• [SUPPLIED TEXT]
========================================
And the new modes have changed the modrm bytes, but again,
you can see those as just having a perhaps 12-bit wide
modrm byte instead of the standard 8 bits - it's just that
the extra bits come from odd places (REX decode, CR0 mode
register etc) rather than from the "instruction byte"
itself.
So it's a lot of detail, and you would want to try
to share as much logic from older designs as possible rather
than try to create an all-new decoder ever time. You have
all those tricks you learnt from last time.
You don't need to do it in one cycle either. Almost nobody
does instruction fetch/decode as a single cycle, and you
can do part of this "as you fetch" things from the L1 etc.
So doing a single x86 instruction is pretty easy. There are
dependencies, but most of them are simple, ie the number
of prefixes don't really change much anything at all if you
just are willing to do the compares in parallel.
Doing multiple instructions in parallel is "more of the
same", except it's obviously quite a lot more.
I suspect the natural thing to do in some respects
is not actually to "decode X instructions", it's to some
degree much more natural to do "decode X bytes, and find
up to N instructions in those X bytes".
Because a fair amount of the work is about single bytes,
and for each byte doing "if this is a prefix, it means X,
if it's a modrm byte it means Y". Based on that output,
you can then use some fairly simple "scan this set of bits
to find where the instructions start", and by then you've
actually done most of the decoding too.
The fact that instructions aren't aligned means that in
order to get at least 16 bytes of instruction, a natural
layout would be two 16-byte aligned blocks. So you might
have a total of 32 bytes you are scanning at a time.
Or you might have some limited shifter at fetch time that
gets you "160 bits of instruction data, 4-byte aligned" or
whatever - the details really aren't all that important,
the point is just that you end up having some "block of
data" that you do parallel byte decoding on.
And no, I've ever only done decoding in software, but all
the things that were annoying about software decode, like
shifting and merging bits, and looking up tables etc are
all pretty simple for hw.
And I only did a single instruction at a time, obviously.
You could try to do parallel decode tricks with SSE, I
guess, but that sounds like seriously dubious value when
you then have to handle them serially in software anyway ;)
Linus
========================================
• [DATA SECTION]
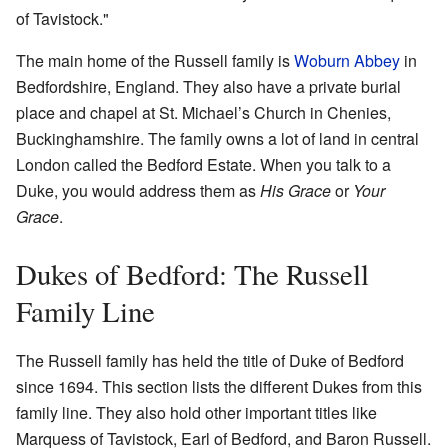
of Tavistock."
The main home of the Russell family is
Woburn Abbey
in
Bedfordshire, England. They also have a private burial
place and chapel at St. Michael’s Church in Chenies,
Buckinghamshire. The family owns a lot of land in central
London called the Bedford Estate. When you talk to a
Duke, you would address them as
His Grace
or
Your
Grace
.
Dukes of Bedford: The Russell
Family Line
The Russell family has held the title of Duke of Bedford
since 1694. This section lists the different Dukes from this
family line. They also hold other important titles like
Marquess of Tavistock, Earl of Bedford, and Baron Russell.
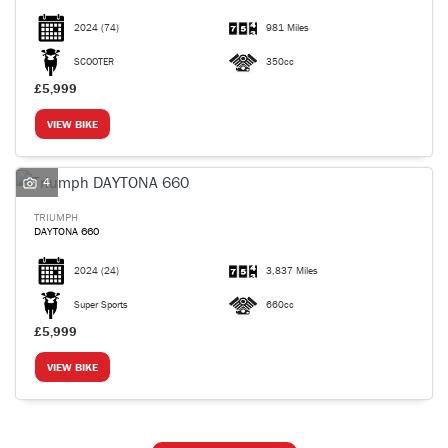
2024
(74)
981 Miles
SCOOTER
350cc
£5,999
VIEW BIKE
4
TRIUMPH
DAYTONA 660
2024
(24)
3,837 Miles
Super Sports
660cc
£5,999
VIEW BIKE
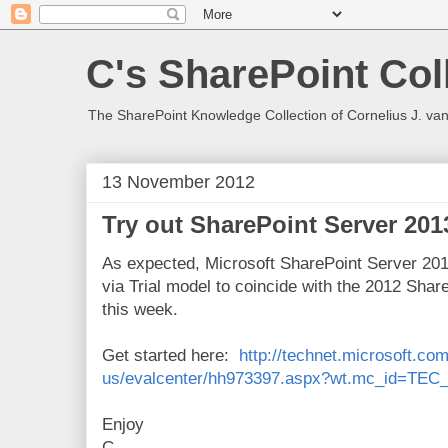
C's SharePoint Col
The SharePoint Knowledge Collection of Cornelius J. va
13 November 2012
Try out SharePoint Server 20
As expected, Microsoft SharePoint Server 2013
via Trial model to coincide with the 2012 Sha
this week.
Get started here:
http://technet.microsoft.co
us/evalcenter/hh973397.aspx?wt.mc_id=TEC
Enjoy
C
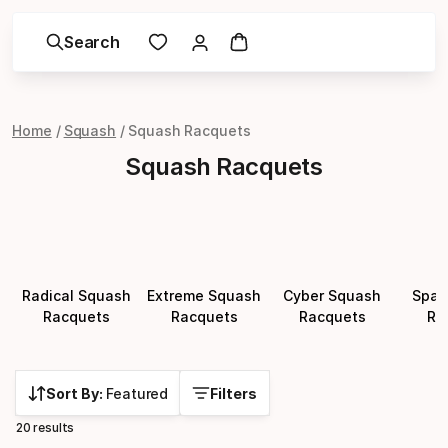
Search
Home
Squash
Squash Racquets
Squash Racquets
Radical Squash
Extreme Squash
Cyber Squash
Spar
Racquets
Racquets
Racquets
Ra
Sort By:
Featured
Filters
20 results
========================================
• [TASK DETAILS]
Return everything in the x86 decoding post from "And no, I've" down to "software anyway ;)", copied word for word. Rely on the x86 decoding post alone, not on the lines.

• [ANSWER SPACE]
And no, I've ever only done decoding in software, but all
the things that were annoying about software decode, like
shifting and merging bits, and looking up tables etc are
all pretty simple for hw.
And I only did a single instruction at a time, obviously.
You could try to do parallel decode tricks with SSE, I
guess, but that sounds like seriously dubious value when
you then have to handle them serially in software anyway ;)